The firm has placed a premium on its employees since the very beginning. Sales/Engineering Coordinator Quinetta Welch, who has been with the firm for more than 40 years, said when the firm broke $1 million in sales for the year, the owners took all 80 employees and their families to Saw Mill Creek Resort in Sandusky, Ohio, for the weekend.

“QSR has always been a really strong company financially,” Welch said. “We’ve made it through four recessions without being too harmed. We had a few layoffs, but those people came back. They didn’t do a lot of loans.”

lt also has grown significantly, both organically and through acquisition, with the help of its former private equity owners. First Blue Point Capital L.L.C. bought silicone molder Limtech; then Industrial Growth Partners acquired QSR and merged it with another division under its umbrella Lexington Precision. Currently, the firm is owned by 3i, another private equity firm.

Q also operates its own tooling division, Quadra, which serves all of Q Holding’s operations.

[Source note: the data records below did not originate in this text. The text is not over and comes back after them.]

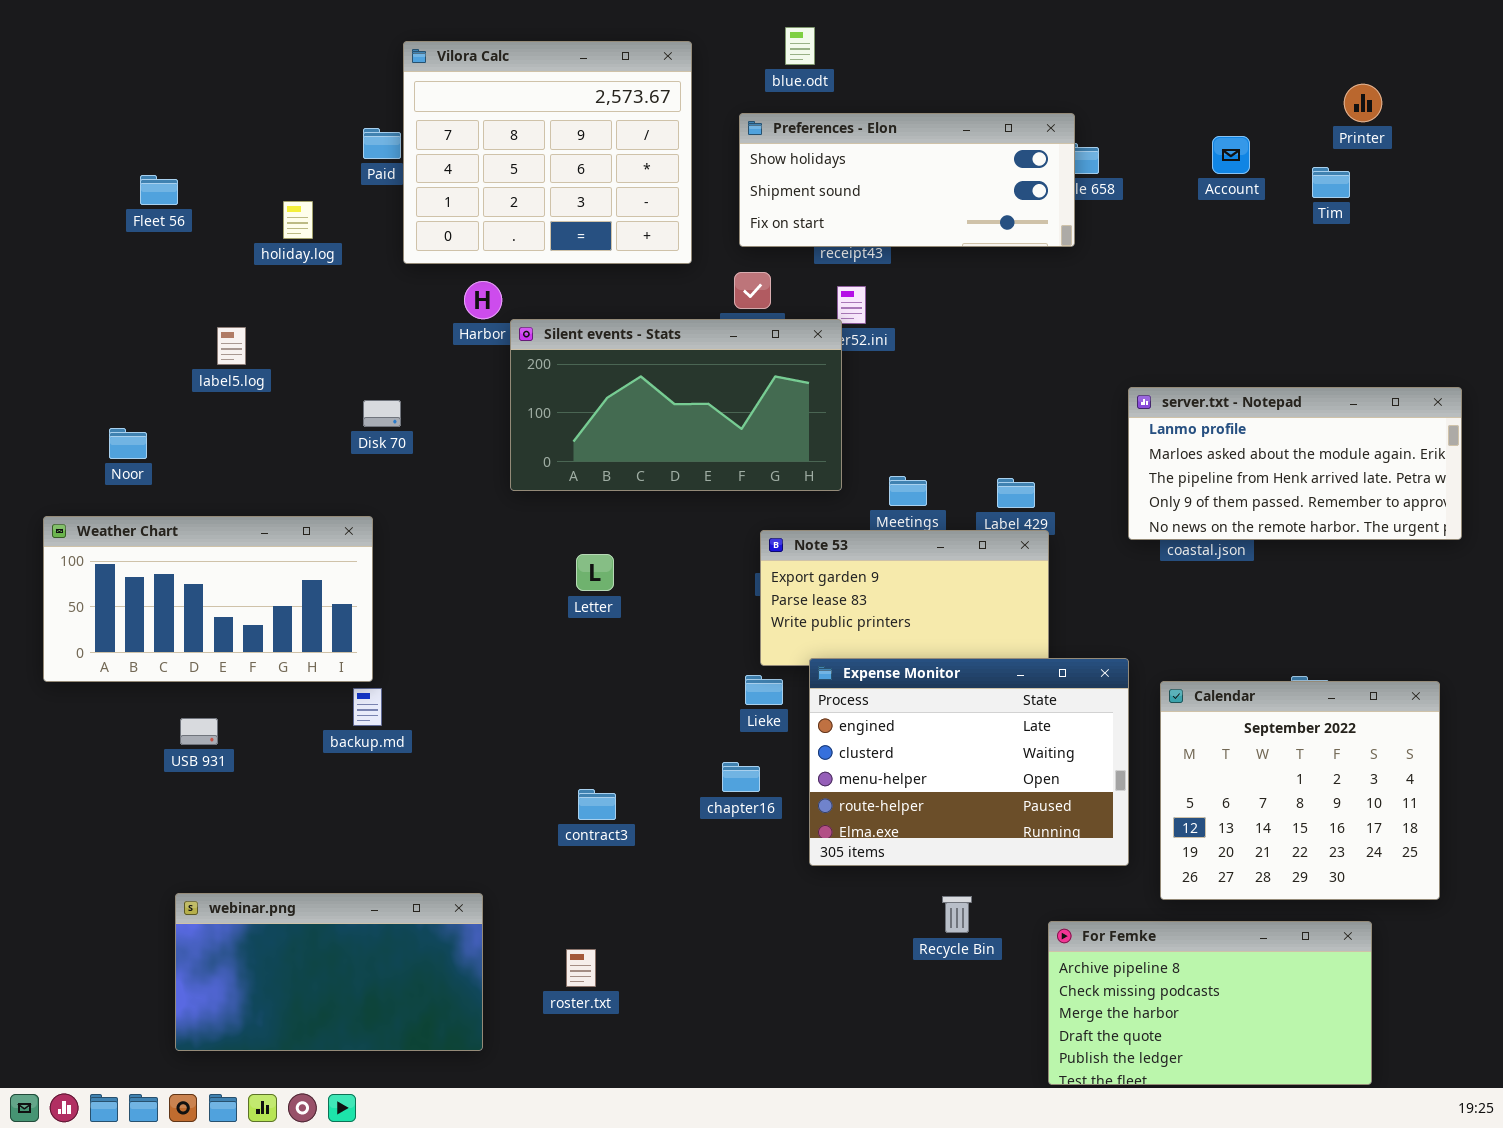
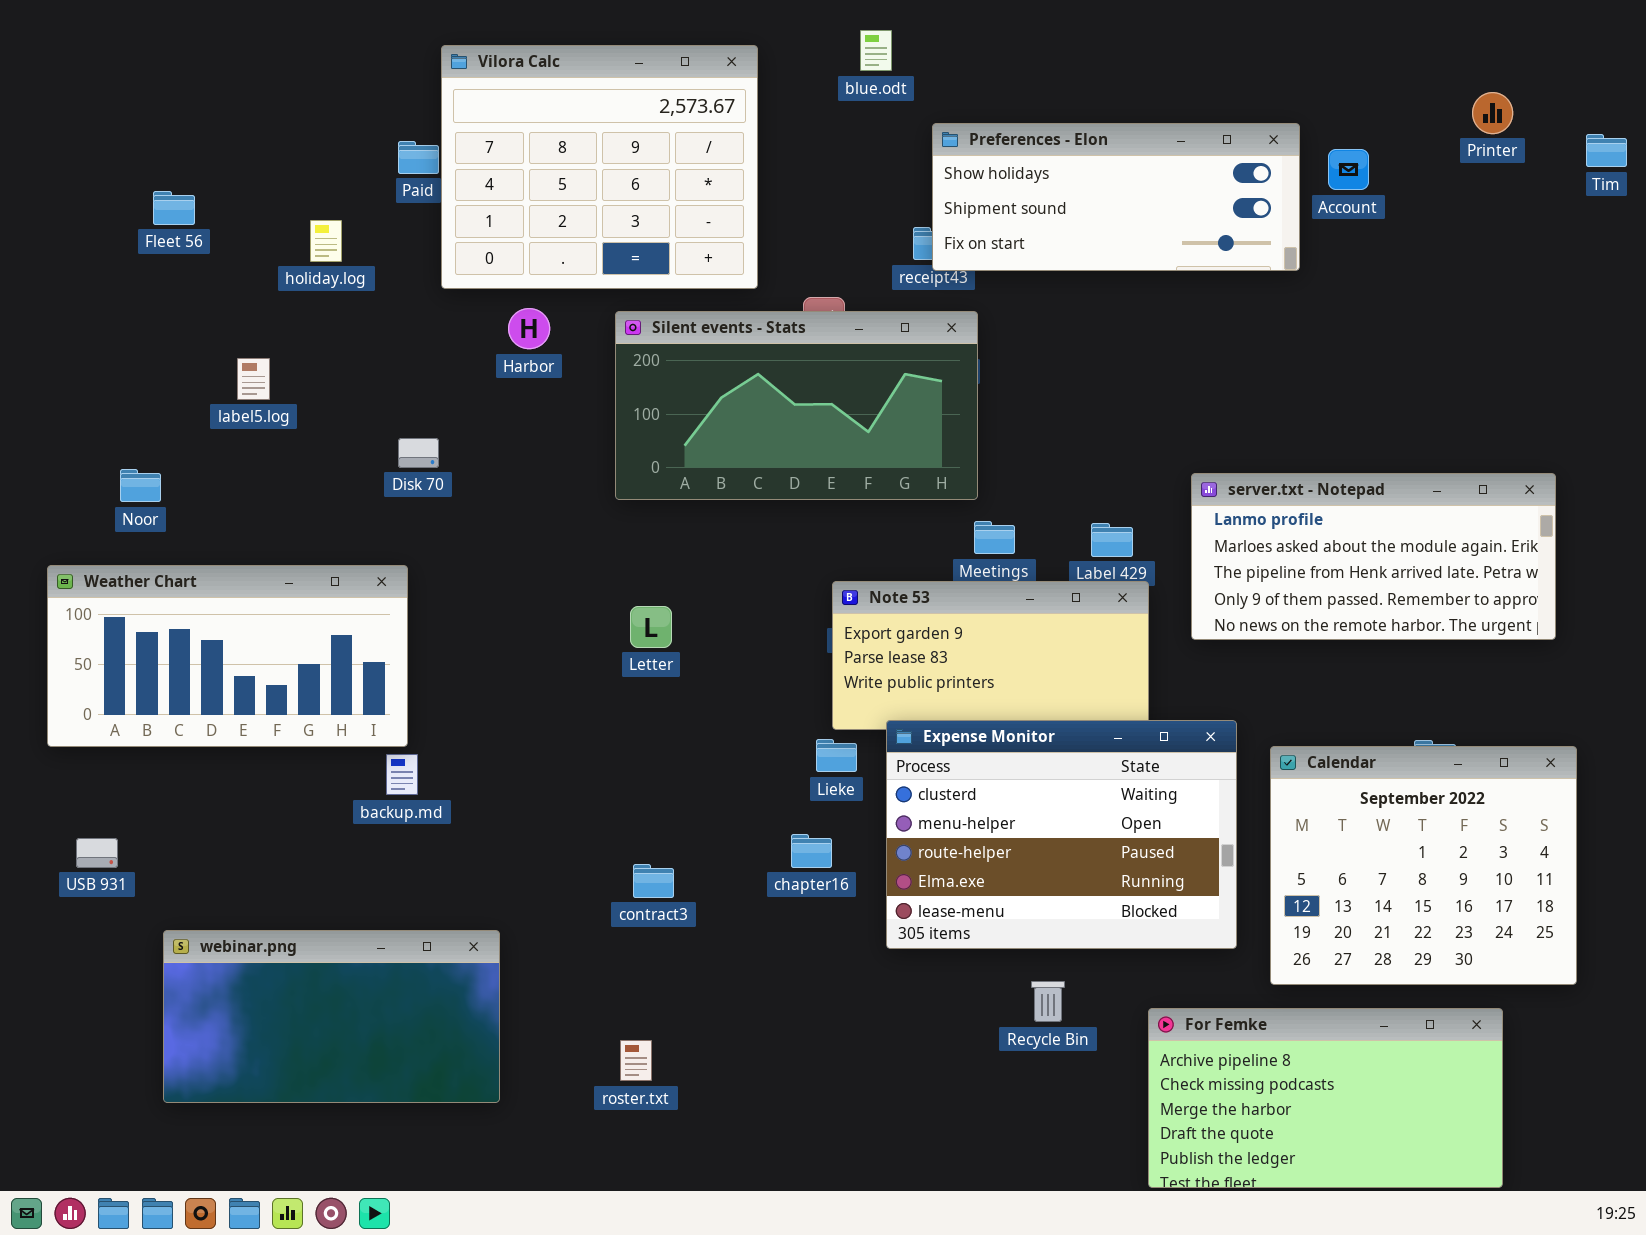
Preferences - Elon: [739,113,1075,247] -> [932,123,1300,271], moved
Tim: [1312,167,1350,198] -> [1586,134,1627,167], moved
Silent events - Stats: [510,319,842,491] -> [615,311,978,500], moved
server.txt - Notepad: [1128,387,1462,540] -> [1191,473,1556,640], moved
Expense Monitor: [809,658,1129,866] -> [886,720,1237,949], scrolled down 1 row
USB 931: [180,718,218,745] -> [76,838,118,868], moved
webinar.png: [175,893,483,1051] -> [163,930,500,1103], moved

“You don’t see a lot of rubber companies that build their own tools anymore,” said Dana Wooters, vice president of quality. “Not only do we build most of our own tools, we have two of the best tool shops you’ll find in the business. For building rubber tooling, these are two very highly capable rubber tool shops.”

The number of different molds/tools Q works with has increased significantly. Coy Goodman, an advanced technology engineer who worked with Lexington for 11 years prior to coming to Twinsburg, said back in the 1980s there were about 100 to 120 tools in a good year. Now the facility is able to handle more than 250.

“What we produced back in the ’80s was just 10 times better than anyone else,” said Butch Berg, a 39-year employee.

“A long time ago, people were wearing a lot more hats,” Goodman said. “So you were doing a lot more jobs. Now there are more people, but it’s probably how we’re able to take on so much more work because everyone is much more defined in what kind of job they do.”

But Q is not just resting on its laurels because it knows industry and regulatory demands are only getting harsher. Twinsburg Operations Manager Jim Maderitz said the days of good quality aren’t good enough now. Companies trying to thrive in the areas Q competes in-namely automotive, medical and aerospace-have to be the exceptional option.

Customers are asking more every day, through operational upgrades and technical capabilities.

“Making rubber parts and making sure there was good quality isn’t enough any more. You have to be the leader. You have to take the next step before your competitors get there,” Maderitz said.

“The overall team that we have is top notch. We have at our fingertips some of the most capable individuals in the rubber industry collaborating on an issue in minutes, and that’s always what’s made us strong. We’re very flexible; we can change direction when necessary. We have a lot of data driven systems that process that overall operational excellence that we’re trying to achieve.”